▸ **Provided text**
##############################

Ruby on Rails
Updated Rails 2.3.8 RPMS
Submitted by mmorsi on Tue, 2010-08-10 02:17
Happy to say that the Ruby 1.8.7 RPM has been community vetted, is in rawhide, and is scheduled to go into Fedora 14. Many thanks to all those on ruby-sig for their efforts.
Attached are some updated Rails 2.3.8 srpms which address most of the issues that I could find when updating. They entail the rebased upstream sources and handle any discrepancies between the versions. With any luck these should be pretty close to being good to go and are ready for testing and the eventual push into Fedora.
activesupport, activerecord, actionpack, actionmailer, activeresource, rails
Have at it!
Rails 2.3.8 and 3.0.0.beta4 RPMS
Submitted by mmorsi on Fri, 2010-07-02 02:36
Before I get to rails, note that an updated Ruby 1.8.7 srpm is now available. The latest 1.8.7 release tarball is now being used (p299), there are many fixes and improvements, and its pretty close to the final version which will be pushed into Fedora (of course any and all feedback and additional improvements are more than welcome). Many thanks go out to Jim Meyering and Mamoru Tasaka for all their hard work and help to get to this point.
I'm also pleased to announce new Ruby on Rails rpms (built against Ruby 1.8.7) corresponding to the 2.3.8 and 3.0.0.beta4 Rails releases. Admittedly these will most likely require additional tweaking to resolve any issues as they are discovered, but what's there should be the complete Rails suite packaged and ready to deploy. Feedback for any / all of these packages would also be much appreciated.
Without further ado, here is the Rails 2.3.8 suite:
activesupport: srpm rpm
activerecord: srpm rpm
actionpack: srpm rpm
actionmailer: srpm rpm
activeresource: srpm rpm
rails: srpm rpm
And here is the the Rails 3.0.0.beta4 suite:
activesupport: srpm rpm
activerecord: srpm rpm
actionpack: srpm rpm
actionmailer: srpm rpm
activeresource: srpm rpm
rails: srpm rpm
Also note you will need an updated sqlite3-ruby rpm to build either set, which I provide here (rpm here).
Enjoy!

##############################

[Chart comprehension data]
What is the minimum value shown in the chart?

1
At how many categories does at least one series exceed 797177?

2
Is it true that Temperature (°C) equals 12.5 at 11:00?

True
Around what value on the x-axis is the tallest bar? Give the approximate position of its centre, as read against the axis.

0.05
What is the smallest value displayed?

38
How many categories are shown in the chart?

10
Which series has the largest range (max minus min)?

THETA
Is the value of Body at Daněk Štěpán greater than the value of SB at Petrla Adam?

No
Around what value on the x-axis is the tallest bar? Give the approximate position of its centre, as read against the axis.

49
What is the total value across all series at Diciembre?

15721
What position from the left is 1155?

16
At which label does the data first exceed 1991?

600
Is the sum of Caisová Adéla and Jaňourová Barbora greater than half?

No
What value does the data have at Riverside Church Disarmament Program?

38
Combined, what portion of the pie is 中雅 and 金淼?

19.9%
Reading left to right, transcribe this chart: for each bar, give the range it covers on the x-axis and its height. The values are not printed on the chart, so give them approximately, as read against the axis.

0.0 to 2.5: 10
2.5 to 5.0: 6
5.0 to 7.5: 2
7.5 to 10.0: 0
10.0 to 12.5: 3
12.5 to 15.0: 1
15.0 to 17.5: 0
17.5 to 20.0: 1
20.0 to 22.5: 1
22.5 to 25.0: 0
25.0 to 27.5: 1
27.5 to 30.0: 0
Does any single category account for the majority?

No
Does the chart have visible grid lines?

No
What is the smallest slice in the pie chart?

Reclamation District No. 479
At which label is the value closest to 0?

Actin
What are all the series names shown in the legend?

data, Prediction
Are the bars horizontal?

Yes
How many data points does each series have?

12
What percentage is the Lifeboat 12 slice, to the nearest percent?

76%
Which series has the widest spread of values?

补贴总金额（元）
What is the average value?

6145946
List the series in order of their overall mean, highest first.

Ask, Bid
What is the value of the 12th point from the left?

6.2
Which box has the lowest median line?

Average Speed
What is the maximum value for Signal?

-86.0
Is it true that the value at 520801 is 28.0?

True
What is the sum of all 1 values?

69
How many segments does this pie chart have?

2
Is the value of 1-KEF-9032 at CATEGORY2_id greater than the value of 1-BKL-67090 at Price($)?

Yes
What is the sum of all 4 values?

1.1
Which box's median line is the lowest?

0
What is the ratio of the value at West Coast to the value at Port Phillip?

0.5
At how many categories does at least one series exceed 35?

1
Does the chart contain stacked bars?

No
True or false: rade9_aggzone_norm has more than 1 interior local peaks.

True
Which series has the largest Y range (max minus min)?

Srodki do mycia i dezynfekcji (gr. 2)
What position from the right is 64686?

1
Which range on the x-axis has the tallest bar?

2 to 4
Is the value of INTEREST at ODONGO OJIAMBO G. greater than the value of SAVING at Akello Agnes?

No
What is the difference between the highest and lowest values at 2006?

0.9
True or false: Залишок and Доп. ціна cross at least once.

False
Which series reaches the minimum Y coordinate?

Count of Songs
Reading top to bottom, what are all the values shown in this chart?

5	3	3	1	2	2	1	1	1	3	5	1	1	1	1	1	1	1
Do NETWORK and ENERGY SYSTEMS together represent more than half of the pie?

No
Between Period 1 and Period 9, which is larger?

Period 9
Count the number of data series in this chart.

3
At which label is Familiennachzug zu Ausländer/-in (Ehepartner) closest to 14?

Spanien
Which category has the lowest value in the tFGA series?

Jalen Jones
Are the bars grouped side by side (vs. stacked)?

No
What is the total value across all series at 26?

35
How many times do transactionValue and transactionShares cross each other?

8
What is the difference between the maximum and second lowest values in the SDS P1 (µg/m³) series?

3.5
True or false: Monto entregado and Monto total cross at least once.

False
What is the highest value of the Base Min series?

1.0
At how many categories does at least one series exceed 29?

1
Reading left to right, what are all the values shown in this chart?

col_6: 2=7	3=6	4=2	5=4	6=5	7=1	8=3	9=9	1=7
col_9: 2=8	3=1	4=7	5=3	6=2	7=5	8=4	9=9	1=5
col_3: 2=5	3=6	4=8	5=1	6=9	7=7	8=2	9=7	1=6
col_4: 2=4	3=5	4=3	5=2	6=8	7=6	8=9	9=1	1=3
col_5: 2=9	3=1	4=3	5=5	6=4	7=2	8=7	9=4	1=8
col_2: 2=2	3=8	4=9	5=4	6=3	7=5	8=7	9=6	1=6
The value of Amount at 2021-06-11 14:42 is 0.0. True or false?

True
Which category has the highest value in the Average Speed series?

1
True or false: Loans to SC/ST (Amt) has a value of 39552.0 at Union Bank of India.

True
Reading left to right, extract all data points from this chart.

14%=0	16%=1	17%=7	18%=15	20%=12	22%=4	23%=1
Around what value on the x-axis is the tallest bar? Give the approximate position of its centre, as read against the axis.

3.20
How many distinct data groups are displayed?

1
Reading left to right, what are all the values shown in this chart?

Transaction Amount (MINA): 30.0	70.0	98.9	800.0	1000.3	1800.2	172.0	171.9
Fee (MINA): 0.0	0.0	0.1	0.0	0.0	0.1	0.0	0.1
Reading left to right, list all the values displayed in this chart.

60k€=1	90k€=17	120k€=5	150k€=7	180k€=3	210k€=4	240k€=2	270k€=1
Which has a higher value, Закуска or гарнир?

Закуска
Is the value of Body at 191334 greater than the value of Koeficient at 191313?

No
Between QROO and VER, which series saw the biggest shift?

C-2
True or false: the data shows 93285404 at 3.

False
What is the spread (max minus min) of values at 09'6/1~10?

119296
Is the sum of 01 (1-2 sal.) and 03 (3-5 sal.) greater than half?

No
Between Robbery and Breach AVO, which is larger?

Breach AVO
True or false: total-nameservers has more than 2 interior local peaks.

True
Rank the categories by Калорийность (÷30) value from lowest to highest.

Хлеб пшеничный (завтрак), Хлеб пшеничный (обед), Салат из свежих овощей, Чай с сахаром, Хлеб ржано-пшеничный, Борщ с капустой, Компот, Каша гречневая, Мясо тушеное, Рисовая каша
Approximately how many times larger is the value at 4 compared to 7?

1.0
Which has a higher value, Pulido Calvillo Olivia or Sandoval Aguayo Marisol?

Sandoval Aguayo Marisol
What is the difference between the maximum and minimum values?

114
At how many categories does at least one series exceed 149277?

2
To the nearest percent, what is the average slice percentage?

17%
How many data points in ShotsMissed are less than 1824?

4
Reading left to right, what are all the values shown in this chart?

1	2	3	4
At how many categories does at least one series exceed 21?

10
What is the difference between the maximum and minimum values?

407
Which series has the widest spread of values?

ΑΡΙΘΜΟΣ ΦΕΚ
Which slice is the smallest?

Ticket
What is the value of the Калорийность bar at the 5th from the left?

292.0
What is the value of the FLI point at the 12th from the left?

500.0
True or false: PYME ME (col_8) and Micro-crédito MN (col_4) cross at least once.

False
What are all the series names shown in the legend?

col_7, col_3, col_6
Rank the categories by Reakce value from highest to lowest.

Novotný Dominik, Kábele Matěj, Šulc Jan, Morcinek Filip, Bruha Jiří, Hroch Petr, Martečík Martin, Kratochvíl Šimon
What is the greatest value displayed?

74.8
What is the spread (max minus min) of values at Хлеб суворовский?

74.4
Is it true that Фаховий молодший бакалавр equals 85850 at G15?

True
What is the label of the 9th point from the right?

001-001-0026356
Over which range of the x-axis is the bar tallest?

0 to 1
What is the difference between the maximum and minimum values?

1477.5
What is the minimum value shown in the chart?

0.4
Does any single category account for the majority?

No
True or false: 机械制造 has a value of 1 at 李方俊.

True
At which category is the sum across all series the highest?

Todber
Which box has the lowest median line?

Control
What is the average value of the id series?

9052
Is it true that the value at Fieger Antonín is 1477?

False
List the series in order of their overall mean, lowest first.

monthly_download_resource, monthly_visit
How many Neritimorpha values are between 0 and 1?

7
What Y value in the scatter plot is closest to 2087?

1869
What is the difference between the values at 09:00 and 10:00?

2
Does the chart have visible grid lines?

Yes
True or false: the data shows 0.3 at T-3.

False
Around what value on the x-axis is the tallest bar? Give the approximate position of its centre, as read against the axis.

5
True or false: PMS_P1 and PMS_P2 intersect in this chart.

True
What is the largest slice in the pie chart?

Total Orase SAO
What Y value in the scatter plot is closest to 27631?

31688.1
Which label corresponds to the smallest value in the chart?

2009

##############################

▸ **What is expected**
Please summarize the Ruby on Rails text above in two sentences.

▸ **Response below**
The Ruby 1.8.7 RPM has been community vetted, is in rawhide, and is scheduled to go into Fedora 14. Updated Rails 2.3.8 srpms that address most issues found when updating are attached for testing, following an earlier post that offered an updated Ruby 1.8.7 srpm and Rails rpms for the 2.3.8 and 3.0.0.beta4 releases, which need an updated sqlite3-ruby rpm to build.